On peut dès lors la considérer comme une créatrice / artiste hybride, mais le qualificatif qui lui convient le mieux est sans doute celui de «fluide». Elle passe apparemment sans peine de la culture pop à la géopolitique, d’un récit personnel à une question abstraite et délicate: comment donc fonctionne la compréhension?

Pour la plus grande partie de son œuvre, Wong a travaillé avec des images «trouvées». Elle utilise des extraits d’émissions d’actualité, mais aussi des fragments de films d’animation et de cinéma. Les images réalisées par des tiers l’intéressent notamment pour leur rythme et leur son, mais aussi pour le contexte qu’elles véhiculent. En un sens, sa façon de travailler s’inscrit dans le prolongement d’un courant plus large de l’art vidéo et médiatique, dont les principaux représentants sont l’artiste allemand Hito Steyerl et le duo néerlandais Metahaven.

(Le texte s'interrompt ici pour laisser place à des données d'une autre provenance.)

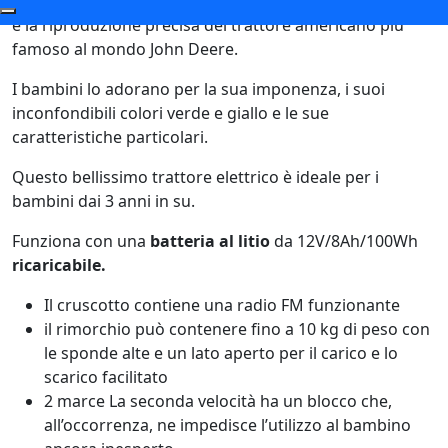
è la riproduzione precisa del trattore americano più
famoso al mondo John Deere.
I bambini lo adorano per la sua imponenza, i suoi
inconfondibili colori verde e giallo e le sue
caratteristiche particolari.
Questo bellissimo trattore elettrico è ideale per i
bambini dai 3 anni in su.
Funziona con una
batteria al litio
da 12V/8Ah/100Wh
ricaricabile.
Il cruscotto contiene una radio FM funzionante
il rimorchio può contenere fino a 10 kg di peso con
le sponde alte e un lato aperto per il carico e lo
scarico facilitato
2 marce La seconda velocità ha un blocco che,
all’occorrenza, ne impedisce l’utilizzo al bambino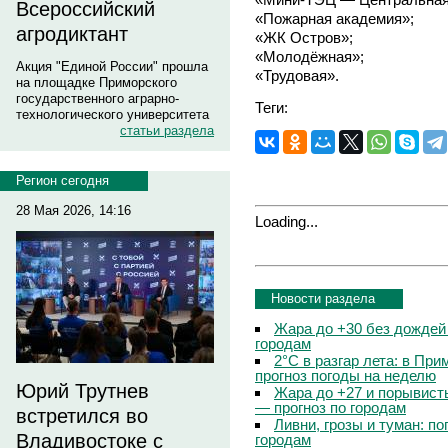
Всероссийский
«Пожарная академия»;
агродиктант
«ЖК Остров»;
«Молодёжная»;
Акция "Единой России" прошла
«Трудовая».
на площадке Приморского
государственного аграрно-
Теги:
технологического университета
статьи раздела
Регион сегодня
28 Мая 2026, 14:16
Loading...
Новости раздела
Жара до +30 без дождей
городам
2°C в разгар лета: в Пр
прогноз погоды на неделю
Юрий Трутнев
Жара до +27 и порывисты
— прогноз по городам
встретился во
Ливни, грозы и туман: по
Владивостоке с
городам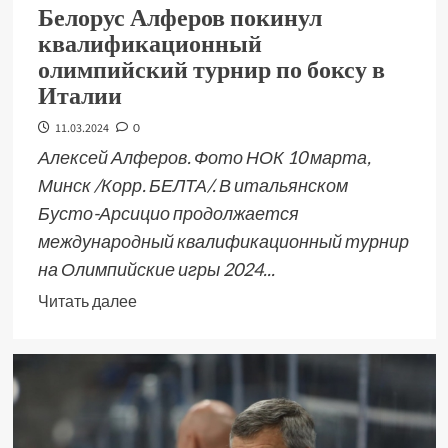
Белорус Алферов покинул
квалификационный
олимпийский турнир по боксу в
Италии
11.03.2024
0
Алексей Алферов. Фото НОК 10 марта,
Минск /Корр. БЕЛТА/. В итальянском
Бусто-Арсицио продолжается
международный квалификационный турнир
на Олимпийские игры 2024...
Читать далее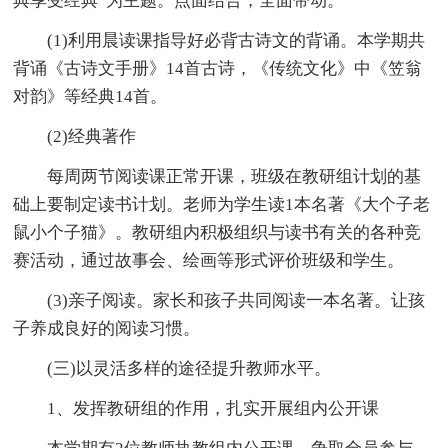
典享受经典”为主题。点面结合，全面带动。
(1)利用晨读课指导好必背古诗文的背诵。本学期共
背诵《古诗文手册》14首古诗，《传统文化》中《笠翁
对韵》等经典14首。
(2)经典著作
每周两节阅读课正常开课，班级在教研组计划的基
础上要制定读书计划。老师为学生读1本名著《大个子老
鼠小个子猫》。教研组内积极组织与读书有关的各种竞
赛活动，通过故事会、绘画等形式评价班级和学生。
(3)亲子阅读。家长和孩子共同阅读一本名著。让孩
子养成良好的阅读习惯。
(三)以灵活多样的途径提升教师水平。
1、发挥教研组的作用，扎实开展组内公开课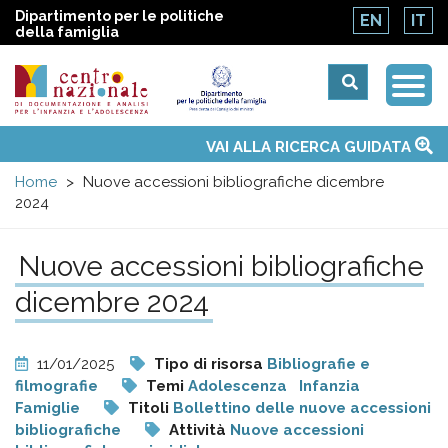
Dipartimento per le politiche
EN
IT
della famiglia
Togg
Centro
Navi
Main
VAI ALLA RICERCA GUIDATA
Chi siamo
Osservatori nazionali
Siti d'interesse
Notizie
Eventi
Contatti
Temi
Attività
Convenzione ONU
menu
nazionale
Home
Nuove accessioni bibliografiche dicembre
2024
di
Nuove accessioni bibliografiche
Documentazione
dicembre 2024
e
11/01/2025
Tipo di risorsa
Bibliografie e
analisi
filmografie
Temi
Adolescenza
Infanzia
Famiglie
Titoli
Bollettino delle nuove accessioni
bibliografiche
Attività
Nuove accessioni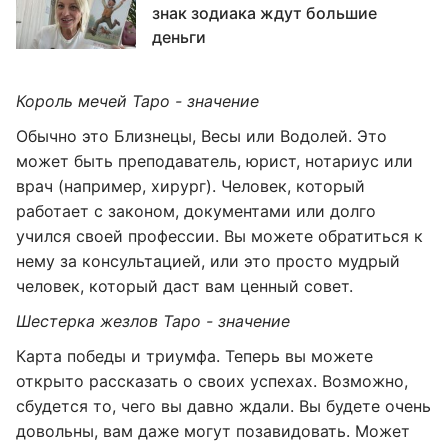
знак зодиака ждут большие
деньги
Король мечей Таро - значение
Обычно это Близнецы, Весы или Водолей. Это
может быть преподаватель, юрист, нотариус или
врач (например, хирург). Человек, который
работает с законом, документами или долго
учился своей профессии. Вы можете обратиться к
нему за консультацией, или это просто мудрый
человек, который даст вам ценный совет.
Шестерка жезлов Таро - значение
Карта победы и триумфа. Теперь вы можете
открыто рассказать о своих успехах. Возможно,
сбудется то, чего вы давно ждали. Вы будете очень
довольны, вам даже могут позавидовать. Может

Ceux-ci réalisent souvent de longues œuvres vidéo à plusieurs niveaux, composées pour partie d’un matériel emprunté. Ils traitent de thèmes géopolitiques et économiques de façon non linéaire, associative, pour imiter la fourniture d’informations fragmentaire, par à-coups, d’un média tel qu’internet, par exemple. Au spectateur de s’y retrouver. Si les vidéos de Wong présentent une correspondance thématique avec cette approche, elles apparaissent bien plus comme des ensembles aboutis. Mais les apparences peuvent être trompeuses.

Des récits désintégrés

La différence par rapport à des artistes comme Steyerl et Metahaven s’apparente à ce que raconte Aryan Javaherian, le partenaire de Wong. Il est lui-même stratège design et travaille avec elle en étroite collaboration. Il explique que la capacité humaine de comprendre l’information est devenue beaucoup plus grande grâce aux smartphones et à l’internet. Comme la vitesse de traitement et de commutation est élevée, on se compose quand même une espèce d’ensemble. Wong relie cette situation à des thèmes et des recherches socialement pertinents. Un bon exemple en est la vidéo Double 11 (2018), que Wong et Javaherian ont réalisée ensemble.

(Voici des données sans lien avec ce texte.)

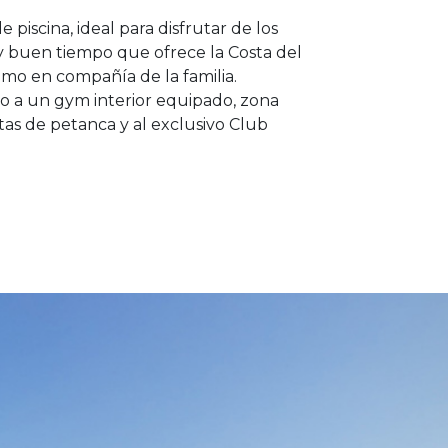
piscina, ideal para disfrutar de los
y buen tiempo que ofrece la Costa del
como en compañía de la familia.
 a un gym interior equipado, zona
stas de petanca y al exclusivo Club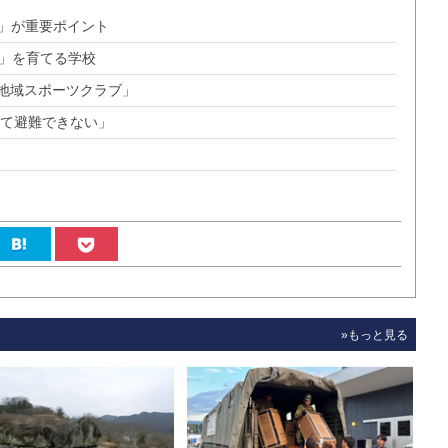
い」が重要ポイント
者」を育てる学校
地域スポーツクラブ」
いて避難できない」
»もっと見る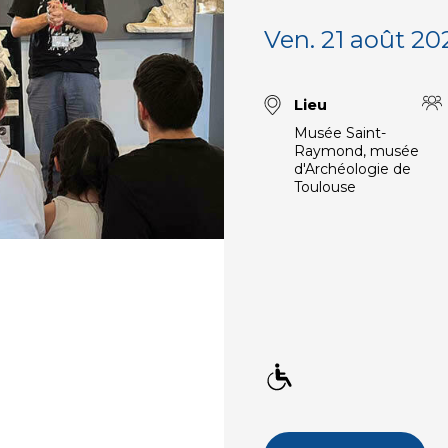
Ven. 21 août 20
Lieu
Musée Saint-
Raymond, musée
d'Archéologie de
Toulouse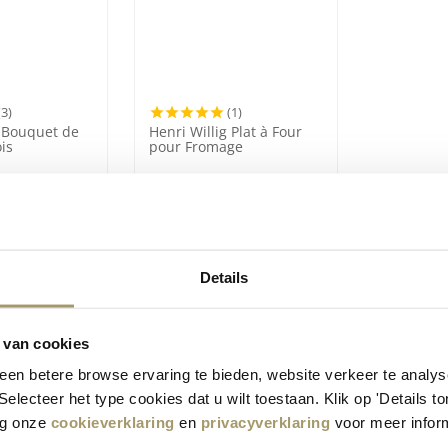
(3)
(1)
g Bouquet de
Henri Willig Plat à Four
is
pour Fromage
€
19,95
(Taxe incluse)
Details
PAGE PRÉCÉDENTE
1
2
3
 van cookies
en betere browse ervaring te bieden, website verkeer te analy
 Selecteer het type cookies dat u wilt toestaan. Klik op 'Details 
eg onze
cookieverklaring
en
privacyverklaring
voor meer inform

Cette vidéo en boucle, qui n’a en principe ni début ni fin, est projetée sur sept écrans différents. Il doit être possible d’entrer dans la salle d’exposition à tout moment et de suivre l’histoire sans trop de difficultés, de la même manière que l’on passe sur internet d’une actualité à l’autre ou d’une vidéo YouTube à l’autre.

Double 11 est un «récit» en apparence cohérent, comme l’est aussi un sujet d’actualité. La vidéo est consacrée en principe à la Journée des célibatairesqui se fête chaque année en Chine le 11 novembre – et à la manière dont cette fête a rapidement été accaparée par Alibaba, l’entreprise chinoise qui exploite le plus grand magasin en ligne du monde. Cette entreprise a fait d’une fête la grand-messe commerciale de la consommation à échelle gigantesque. Double 11 évoque aussi le cofondateur / visage d’Alibaba, Jack Ma, et comment il a fallu concilier l’idée d’un webshop avec la culture chinoise, ainsi que toute une série d’autres (sous-)sujets. Des extraits d’interviews télévisées de Ma alternent avec des images de la chanteuse Jessie J, qui chante son tube planétaire Price Tag. D’une part, le spectacle tiré à quatre épingles de la chanteuse s’accorde au caractère grandiose acquis par la Journée des célibataires. Mais d’autre part, les paroles qu’elle chante jurent avec le concept d’Alibaba: «It’s not about the money money money / We don’t want your money money money». L’extrait du concert est l’un des moments où on se demande ce que c’est que cette vidéo. Si on la regarde plusieurs fois, on constate que Ma se contredit régulièrement, tout comme le montage des images. La cohérence du récit semble se désintégrer.

La tension entre l’ensemble et l’extrait, tension qui caractérise Wong, apparaît clairement dans son travail de fin d’études Reconstructing Reality (2015).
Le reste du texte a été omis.